Your task: Starting at the top of the entries below, print each line exactly until the line with "wrist: (42, 323)" has been printed too.

Saved data entries:

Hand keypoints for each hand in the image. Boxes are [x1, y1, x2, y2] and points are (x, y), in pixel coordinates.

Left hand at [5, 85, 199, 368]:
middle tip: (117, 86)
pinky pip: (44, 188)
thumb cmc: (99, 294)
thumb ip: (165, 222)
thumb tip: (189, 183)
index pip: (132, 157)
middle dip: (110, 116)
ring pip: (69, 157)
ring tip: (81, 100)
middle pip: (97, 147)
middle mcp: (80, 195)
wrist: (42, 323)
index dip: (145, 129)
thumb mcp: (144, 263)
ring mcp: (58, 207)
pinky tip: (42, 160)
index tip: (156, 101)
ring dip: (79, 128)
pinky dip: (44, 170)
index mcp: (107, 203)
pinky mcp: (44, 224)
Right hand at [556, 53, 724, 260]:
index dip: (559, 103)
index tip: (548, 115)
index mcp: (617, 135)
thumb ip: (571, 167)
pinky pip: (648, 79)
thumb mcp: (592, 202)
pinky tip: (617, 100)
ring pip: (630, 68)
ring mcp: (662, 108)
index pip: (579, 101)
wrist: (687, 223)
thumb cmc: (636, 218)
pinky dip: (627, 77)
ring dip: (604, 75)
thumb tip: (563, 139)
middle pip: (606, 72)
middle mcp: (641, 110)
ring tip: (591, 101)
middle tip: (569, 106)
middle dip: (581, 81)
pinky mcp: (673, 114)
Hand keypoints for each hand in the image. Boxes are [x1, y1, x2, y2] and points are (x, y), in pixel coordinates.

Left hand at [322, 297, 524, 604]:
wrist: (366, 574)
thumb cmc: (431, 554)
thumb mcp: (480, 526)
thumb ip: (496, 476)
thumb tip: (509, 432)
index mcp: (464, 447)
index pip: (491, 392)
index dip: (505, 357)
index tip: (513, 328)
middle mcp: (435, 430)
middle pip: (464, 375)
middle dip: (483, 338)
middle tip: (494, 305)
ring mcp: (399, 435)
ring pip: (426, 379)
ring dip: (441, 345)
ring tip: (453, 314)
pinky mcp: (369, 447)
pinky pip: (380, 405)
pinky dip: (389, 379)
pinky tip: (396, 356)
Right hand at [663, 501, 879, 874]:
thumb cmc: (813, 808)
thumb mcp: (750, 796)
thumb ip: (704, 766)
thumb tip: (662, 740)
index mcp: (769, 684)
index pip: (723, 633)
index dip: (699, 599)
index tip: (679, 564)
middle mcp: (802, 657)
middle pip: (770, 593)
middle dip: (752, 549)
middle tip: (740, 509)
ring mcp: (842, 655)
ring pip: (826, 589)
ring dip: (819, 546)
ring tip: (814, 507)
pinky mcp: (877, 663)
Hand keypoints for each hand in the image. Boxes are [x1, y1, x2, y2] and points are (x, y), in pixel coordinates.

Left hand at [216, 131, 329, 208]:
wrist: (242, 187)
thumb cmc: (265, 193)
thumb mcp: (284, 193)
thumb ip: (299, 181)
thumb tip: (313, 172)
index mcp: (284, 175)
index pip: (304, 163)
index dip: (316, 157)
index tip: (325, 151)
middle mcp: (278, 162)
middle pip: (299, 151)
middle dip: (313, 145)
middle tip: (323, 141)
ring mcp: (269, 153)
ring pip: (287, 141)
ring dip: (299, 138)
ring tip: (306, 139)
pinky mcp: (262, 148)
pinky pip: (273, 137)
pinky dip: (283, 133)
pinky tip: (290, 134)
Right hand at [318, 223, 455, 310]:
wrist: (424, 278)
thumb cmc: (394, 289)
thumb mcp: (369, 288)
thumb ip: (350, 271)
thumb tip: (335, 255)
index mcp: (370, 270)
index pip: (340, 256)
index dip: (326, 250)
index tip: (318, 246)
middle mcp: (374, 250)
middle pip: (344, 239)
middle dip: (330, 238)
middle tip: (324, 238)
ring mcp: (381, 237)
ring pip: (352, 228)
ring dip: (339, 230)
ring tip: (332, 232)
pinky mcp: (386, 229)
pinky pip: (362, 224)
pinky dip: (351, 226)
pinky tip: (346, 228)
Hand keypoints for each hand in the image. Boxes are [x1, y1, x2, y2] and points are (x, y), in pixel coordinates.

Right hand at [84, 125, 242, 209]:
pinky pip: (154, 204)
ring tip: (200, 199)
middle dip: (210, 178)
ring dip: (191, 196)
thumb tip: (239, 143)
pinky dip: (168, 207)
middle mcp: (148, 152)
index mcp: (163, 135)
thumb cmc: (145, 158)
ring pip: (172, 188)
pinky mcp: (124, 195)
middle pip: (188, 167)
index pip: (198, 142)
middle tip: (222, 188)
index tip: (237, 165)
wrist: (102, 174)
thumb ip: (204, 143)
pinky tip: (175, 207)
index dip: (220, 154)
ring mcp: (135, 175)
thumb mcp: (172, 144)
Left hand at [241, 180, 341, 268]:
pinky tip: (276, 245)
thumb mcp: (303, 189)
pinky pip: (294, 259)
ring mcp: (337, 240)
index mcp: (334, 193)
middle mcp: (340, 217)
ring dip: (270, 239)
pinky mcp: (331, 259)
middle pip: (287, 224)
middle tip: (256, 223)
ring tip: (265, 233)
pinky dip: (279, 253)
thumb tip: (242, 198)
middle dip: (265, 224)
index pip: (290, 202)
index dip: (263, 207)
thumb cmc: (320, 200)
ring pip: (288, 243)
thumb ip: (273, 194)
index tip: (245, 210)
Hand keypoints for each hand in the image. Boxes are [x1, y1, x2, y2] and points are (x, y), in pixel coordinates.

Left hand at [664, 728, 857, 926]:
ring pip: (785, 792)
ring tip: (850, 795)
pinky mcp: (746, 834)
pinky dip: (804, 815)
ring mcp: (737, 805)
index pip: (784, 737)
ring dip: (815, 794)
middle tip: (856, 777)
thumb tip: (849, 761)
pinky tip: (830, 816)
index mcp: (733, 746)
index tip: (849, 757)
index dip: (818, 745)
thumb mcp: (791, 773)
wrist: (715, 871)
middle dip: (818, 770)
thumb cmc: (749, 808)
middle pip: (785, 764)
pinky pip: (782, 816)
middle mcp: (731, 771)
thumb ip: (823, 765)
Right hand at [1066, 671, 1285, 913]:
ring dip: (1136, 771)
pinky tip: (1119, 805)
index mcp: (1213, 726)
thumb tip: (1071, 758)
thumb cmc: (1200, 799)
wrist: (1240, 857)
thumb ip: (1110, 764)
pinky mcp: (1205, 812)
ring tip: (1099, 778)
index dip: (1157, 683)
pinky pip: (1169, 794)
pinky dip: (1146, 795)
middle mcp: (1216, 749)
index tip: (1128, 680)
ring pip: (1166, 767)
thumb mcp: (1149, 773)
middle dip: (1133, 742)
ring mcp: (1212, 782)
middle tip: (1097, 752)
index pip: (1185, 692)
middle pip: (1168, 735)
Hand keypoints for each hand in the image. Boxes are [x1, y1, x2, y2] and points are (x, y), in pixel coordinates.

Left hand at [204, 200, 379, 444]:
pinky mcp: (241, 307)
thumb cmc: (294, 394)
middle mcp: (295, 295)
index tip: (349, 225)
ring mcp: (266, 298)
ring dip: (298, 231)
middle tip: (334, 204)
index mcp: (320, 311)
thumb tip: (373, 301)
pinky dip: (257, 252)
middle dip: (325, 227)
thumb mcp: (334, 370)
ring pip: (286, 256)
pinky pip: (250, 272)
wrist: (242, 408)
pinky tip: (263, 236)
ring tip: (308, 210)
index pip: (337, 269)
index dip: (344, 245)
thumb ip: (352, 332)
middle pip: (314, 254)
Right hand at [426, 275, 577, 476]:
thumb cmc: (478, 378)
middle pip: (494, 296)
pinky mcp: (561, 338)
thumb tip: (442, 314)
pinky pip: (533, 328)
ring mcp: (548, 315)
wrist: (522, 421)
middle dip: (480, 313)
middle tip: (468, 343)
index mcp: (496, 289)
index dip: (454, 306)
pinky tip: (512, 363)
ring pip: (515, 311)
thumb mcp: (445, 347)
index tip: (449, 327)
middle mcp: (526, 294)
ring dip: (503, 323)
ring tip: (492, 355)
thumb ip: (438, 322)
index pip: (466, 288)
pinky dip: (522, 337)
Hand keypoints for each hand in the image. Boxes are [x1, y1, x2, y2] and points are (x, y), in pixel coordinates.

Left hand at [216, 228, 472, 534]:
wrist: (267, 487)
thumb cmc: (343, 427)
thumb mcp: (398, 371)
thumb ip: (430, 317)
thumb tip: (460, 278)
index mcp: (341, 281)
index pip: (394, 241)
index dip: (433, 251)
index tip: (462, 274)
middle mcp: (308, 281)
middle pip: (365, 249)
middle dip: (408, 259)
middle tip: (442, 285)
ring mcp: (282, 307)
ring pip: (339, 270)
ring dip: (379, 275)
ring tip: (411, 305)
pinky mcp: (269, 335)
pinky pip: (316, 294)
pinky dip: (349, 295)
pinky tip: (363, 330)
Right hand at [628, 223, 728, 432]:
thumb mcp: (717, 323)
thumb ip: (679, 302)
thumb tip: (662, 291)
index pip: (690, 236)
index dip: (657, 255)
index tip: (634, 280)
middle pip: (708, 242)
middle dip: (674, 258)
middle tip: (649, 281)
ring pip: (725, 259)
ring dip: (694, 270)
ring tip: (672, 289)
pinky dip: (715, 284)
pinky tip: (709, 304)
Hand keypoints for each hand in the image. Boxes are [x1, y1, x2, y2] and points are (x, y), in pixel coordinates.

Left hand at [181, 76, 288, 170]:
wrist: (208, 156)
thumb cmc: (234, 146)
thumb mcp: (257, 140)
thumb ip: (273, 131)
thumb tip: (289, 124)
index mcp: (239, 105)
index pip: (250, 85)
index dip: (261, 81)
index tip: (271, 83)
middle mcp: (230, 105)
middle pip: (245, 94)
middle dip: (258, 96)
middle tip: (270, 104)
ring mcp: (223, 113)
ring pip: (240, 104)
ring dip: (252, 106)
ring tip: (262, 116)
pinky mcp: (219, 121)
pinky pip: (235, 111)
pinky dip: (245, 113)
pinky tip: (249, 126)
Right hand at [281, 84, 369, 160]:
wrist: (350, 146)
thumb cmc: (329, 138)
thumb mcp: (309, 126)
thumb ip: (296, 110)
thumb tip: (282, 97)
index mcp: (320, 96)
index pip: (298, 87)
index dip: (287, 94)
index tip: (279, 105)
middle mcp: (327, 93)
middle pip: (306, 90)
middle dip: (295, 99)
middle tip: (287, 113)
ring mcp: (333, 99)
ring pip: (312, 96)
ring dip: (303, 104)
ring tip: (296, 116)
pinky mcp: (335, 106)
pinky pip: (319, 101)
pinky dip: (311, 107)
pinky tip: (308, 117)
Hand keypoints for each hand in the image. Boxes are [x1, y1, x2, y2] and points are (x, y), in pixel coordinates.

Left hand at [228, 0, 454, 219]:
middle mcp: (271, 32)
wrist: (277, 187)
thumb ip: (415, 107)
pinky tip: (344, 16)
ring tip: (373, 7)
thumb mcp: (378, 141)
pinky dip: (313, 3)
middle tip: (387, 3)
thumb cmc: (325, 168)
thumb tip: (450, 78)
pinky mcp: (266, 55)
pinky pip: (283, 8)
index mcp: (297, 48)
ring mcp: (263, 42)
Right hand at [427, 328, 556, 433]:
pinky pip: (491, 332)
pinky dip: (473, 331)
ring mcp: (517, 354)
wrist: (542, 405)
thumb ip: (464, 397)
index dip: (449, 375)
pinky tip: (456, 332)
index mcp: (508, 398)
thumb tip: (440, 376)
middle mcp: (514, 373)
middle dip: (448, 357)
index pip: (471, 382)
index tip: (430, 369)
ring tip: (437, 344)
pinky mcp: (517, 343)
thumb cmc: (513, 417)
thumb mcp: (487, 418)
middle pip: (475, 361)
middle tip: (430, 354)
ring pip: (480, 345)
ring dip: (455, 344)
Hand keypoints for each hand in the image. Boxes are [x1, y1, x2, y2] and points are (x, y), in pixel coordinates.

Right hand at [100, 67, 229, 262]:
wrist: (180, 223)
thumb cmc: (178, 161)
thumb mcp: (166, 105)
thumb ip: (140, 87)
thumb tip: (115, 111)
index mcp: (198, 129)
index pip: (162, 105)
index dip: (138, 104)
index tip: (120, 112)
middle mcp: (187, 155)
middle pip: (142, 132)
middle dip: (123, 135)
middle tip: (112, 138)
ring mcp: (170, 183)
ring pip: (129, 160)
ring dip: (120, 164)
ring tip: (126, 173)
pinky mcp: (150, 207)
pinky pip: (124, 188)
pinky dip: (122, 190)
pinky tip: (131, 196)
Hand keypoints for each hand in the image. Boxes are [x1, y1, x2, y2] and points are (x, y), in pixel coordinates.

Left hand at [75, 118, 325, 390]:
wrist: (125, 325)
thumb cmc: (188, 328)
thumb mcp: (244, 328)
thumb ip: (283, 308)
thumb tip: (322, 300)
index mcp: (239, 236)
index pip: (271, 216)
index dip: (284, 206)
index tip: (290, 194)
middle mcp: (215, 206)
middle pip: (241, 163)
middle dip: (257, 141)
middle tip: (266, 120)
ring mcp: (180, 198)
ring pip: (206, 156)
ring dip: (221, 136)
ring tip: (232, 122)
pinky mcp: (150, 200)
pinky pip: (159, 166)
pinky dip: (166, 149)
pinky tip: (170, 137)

Your response:
Hand keypoints for each hand in the image. Boxes are [x1, y1, x2, y2] and points are (x, y), in pixel coordinates.

Left hand at [5, 85, 199, 368]:
middle tip: (117, 86)
pinky pip: (44, 188)
thumb cmc: (99, 294)
thumb ip: (165, 222)
thumb tip: (189, 183)
index pip: (132, 157)
middle dip: (110, 116)
ring pip: (69, 157)
ring tip: (81, 100)
middle pip: (97, 147)
middle mcp: (80, 195)
wrist: (42, 323)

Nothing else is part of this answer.